1 The HOTS program ran for 24 years and was discontinued 5 years ago This section discusses what was learnt as a researcher from the iterative development, evaluation, and large-scale dissemination of this program.

2 Effect sizes tend to be higher for short-term laboratory research, research conducted at the earliest grades, and research with nonstandard measuring tools—particularly for measures developed by the researcher.

3 The first time the federal government tried to set improvement standards it required all states to set improvement targets. Most states set the targets embarrassingly low, and this provision was dropped. The No Child Left Behind law passed in 2002 used a complex algorithm to establish annual improvement goals for each school in the nation to bring all students up to grade level in reading and math within 10 years. There were strong accountability penalties for schools that did not meet their annual progress goal. However, this improvement goal was too ambitious and made a mess. In 2015 Congress reversed course and eliminated federally mandated progress goals.

4 Producing consistent improvements across contexts minimizes Ziliak and McClosky’s notion of loss, that is, reduces the probability that adopting the intervention will do damage, as part of maximizing “oomph.”

Appendix

A1. Overview of the Project star Experiment

Project STAR was undertaken in 75–79 schools in Tennessee from 1985 to 1989 at a cost of approximately $12 million. Each year in the experimental period, 6000–7000 students in grades K-3 participated in the experiment, for a total of 12,000 students during the entire period.

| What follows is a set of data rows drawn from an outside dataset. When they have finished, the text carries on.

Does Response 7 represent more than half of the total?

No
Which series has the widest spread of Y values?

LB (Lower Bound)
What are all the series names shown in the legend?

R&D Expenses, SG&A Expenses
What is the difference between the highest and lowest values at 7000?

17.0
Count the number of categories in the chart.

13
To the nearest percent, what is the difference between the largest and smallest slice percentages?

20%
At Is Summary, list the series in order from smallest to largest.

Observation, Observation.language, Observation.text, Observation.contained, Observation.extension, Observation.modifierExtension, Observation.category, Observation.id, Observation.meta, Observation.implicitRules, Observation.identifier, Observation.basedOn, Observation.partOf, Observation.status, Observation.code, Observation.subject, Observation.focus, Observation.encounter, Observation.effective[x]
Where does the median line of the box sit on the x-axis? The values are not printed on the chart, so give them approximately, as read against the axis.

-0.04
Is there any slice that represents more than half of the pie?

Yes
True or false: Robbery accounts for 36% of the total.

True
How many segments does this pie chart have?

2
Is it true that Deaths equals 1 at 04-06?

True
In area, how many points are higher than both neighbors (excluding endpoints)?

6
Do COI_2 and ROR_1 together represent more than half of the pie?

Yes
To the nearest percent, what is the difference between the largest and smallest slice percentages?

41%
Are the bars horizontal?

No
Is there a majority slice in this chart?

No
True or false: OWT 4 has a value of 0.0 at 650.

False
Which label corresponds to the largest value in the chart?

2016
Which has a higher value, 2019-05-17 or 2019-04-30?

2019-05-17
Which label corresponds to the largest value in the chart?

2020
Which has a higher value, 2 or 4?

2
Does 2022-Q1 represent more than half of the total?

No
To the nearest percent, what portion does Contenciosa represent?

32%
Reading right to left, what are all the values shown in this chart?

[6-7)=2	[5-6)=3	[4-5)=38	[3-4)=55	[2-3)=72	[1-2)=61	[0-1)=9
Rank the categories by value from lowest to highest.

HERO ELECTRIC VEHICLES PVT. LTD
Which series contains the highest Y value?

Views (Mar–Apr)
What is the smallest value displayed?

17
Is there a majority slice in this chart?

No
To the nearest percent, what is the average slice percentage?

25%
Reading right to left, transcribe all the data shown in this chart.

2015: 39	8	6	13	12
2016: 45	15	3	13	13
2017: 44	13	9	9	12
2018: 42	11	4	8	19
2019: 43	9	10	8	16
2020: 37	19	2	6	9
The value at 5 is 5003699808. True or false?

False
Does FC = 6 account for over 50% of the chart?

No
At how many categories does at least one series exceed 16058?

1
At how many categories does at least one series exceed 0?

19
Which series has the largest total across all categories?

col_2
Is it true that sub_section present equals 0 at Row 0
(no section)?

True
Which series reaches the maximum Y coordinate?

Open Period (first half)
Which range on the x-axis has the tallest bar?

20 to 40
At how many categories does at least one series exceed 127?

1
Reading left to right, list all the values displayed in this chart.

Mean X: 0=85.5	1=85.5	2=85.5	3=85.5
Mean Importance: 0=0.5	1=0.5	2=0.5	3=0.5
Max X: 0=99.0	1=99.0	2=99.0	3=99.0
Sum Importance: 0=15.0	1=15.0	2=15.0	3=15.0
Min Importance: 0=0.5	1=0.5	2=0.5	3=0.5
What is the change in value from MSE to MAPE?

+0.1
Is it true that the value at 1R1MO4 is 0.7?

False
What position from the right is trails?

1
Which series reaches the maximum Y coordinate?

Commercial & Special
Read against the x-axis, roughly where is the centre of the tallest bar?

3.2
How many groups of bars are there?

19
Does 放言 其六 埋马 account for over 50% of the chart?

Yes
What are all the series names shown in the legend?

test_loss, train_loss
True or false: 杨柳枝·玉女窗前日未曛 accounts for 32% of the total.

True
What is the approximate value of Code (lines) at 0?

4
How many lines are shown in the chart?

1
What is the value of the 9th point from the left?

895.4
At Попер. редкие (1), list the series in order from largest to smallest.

As students initially entered STAR schools, they were randomly assigned to small classes with 13–17 students, regular classes with 22–25 students without teacher aides, and regular classes with 22–25 students with teacher aides.

Sohn (2010, 2015) identified the following problems with the research:

• Schools volunteered to participate, thus were not randomly selected,

• Kindergarten was not mandatory so the children who enrolled had unique characteristics,

• Students constantly left and entered STAR schools, so (a) the overall attrition rate was almost 50%, and class sizes became distorted from the original design with some small classes ending up with more students than the other categories,

• In the absence of pretest scores, it is not clear whether randomization controlled for initial ability, and randomization did not produce equal levels of low-income students (as measured by free and reduced lunch eligibility) across the treatments,

• Students switched from one type of class to another,

• While teachers were randomly assigned, some received training which may have affected outcomes.